Nasıl hasretim sana, hem de nasıl.
Gözlerim, hep sen çıkacakmışsın gibi karşıma,
öyle panik, öyle sevinçli ki anlatamam.
Susarım.
Seni ilk gördüğüm gündeyim şimdi.
Yanaklarımdan yastığıma düşün damlada diyemediklerim.
Ne kadar yalnızım, ne kadar sensiz,
yastığım nemli, yanaklarım gibi,
şimdi beklerim seni bir pencere kenarından…
Bilmesem sıcaklığını,
hissedemezdim bunca yoğun yaşamazdım,
seninle tüm yaşadıklarımızı.
İyi ki varsın dediğim,
en önemlisi kalbimi ve bakışlarımı sende bıraktığım,
olmazsa olmazlarımın en önemlisi,
sevdiğim en büyük aşkım sen.
Bak! bir gün daha sensiz ve yalnız geçmiş…
Ne zaman düşlesem bizi.
Ki her sabah uyandığımda yokluğunda, ıslanmış gözlerle uyanıyorum.
İçimde bir ses, bize yaptığın haksızlıklar için hesap sormakta durmaksızın.
Bilirim, ne zaman yağsa yağmurlar,
içinde sen ve bizden damlalar olacak.
Kaç gündür, göğüs kafesimin dışında çarpıyordu kalbim.
Gecenin bilmem kaçı ve yüreğimdeki alevin yalnızlığımla coşmakta,
daha bir yakmakta şimdilerde.
Birinci dereceden vurgunum
ve bir o kadar yanık, dört duvar arasında kendimleyim, say ki yaşamak bu.

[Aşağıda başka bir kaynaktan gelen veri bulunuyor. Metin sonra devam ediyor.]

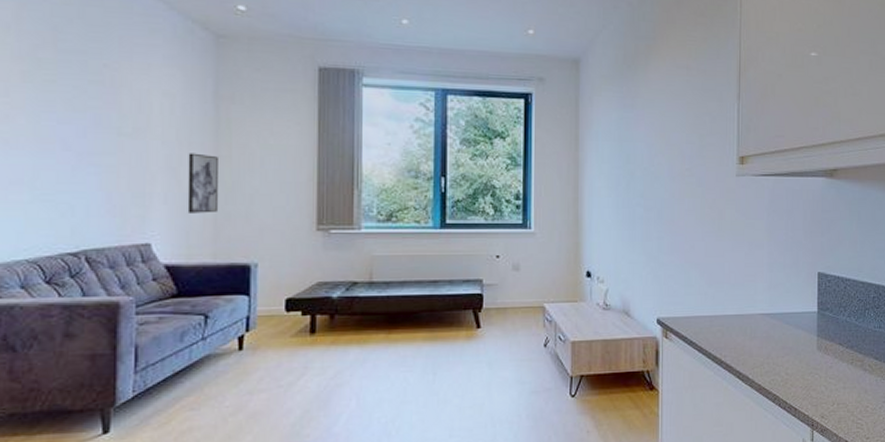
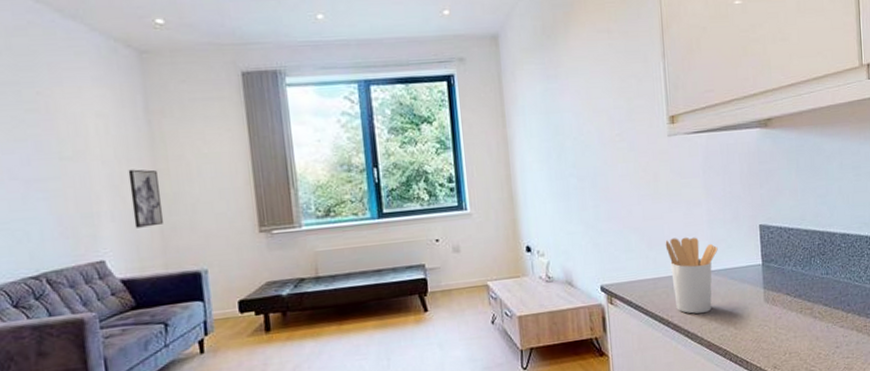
utensil holder: none [725,277,776,355] -> present [665,237,718,314]

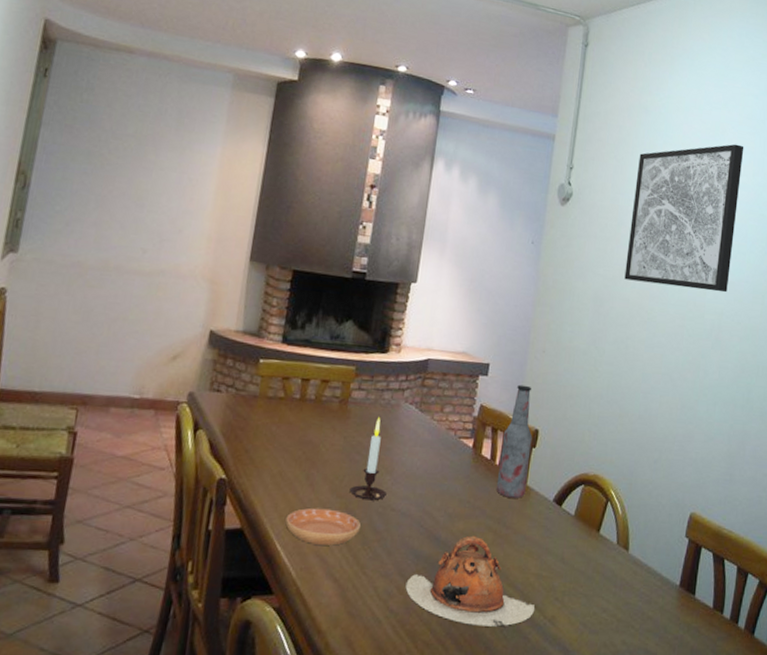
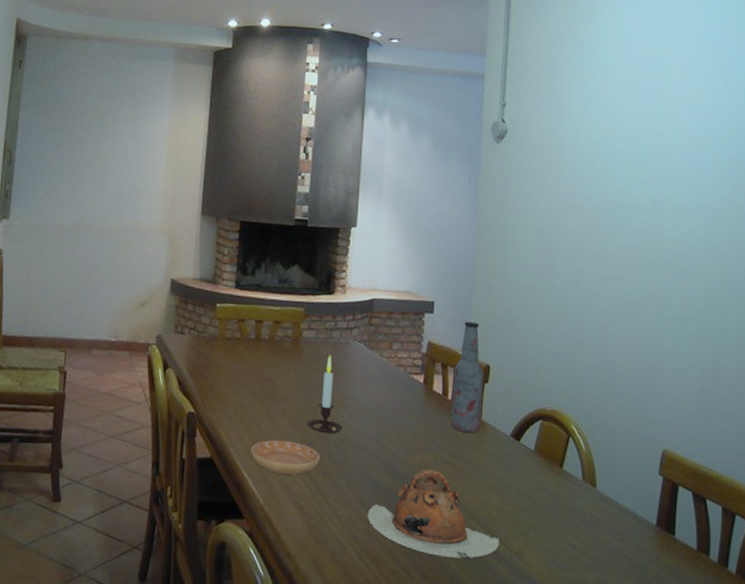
wall art: present [624,144,744,293] -> none [569,65,694,221]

Şafak kaç. Kavuşacağımız gün yakın mı.
Yoksa ben, biz hayâl miyiz.
Sen, son baharım ol.
Bu son durağım.
Seni sevmek sevmek istiyorum,
tüm dünya kıskanmalı ya da şimdi bir mermi,
şah damarımdan vurmalı.
Bir yanım ezik….
Şimdi yatağa yapışmış yatıyorum,
yorgunluktan ve soğuk yemiş bedenimle daha bir ağırım şimdi.
Bu gece, bir ömür kadar uzun olsa ve hiç uyanmasam.
Kısaca yorgunum işte.
Gögsünde dinlenmek istiyorum,
yaralı bir aşk gibi sarılmak istiyorum sana.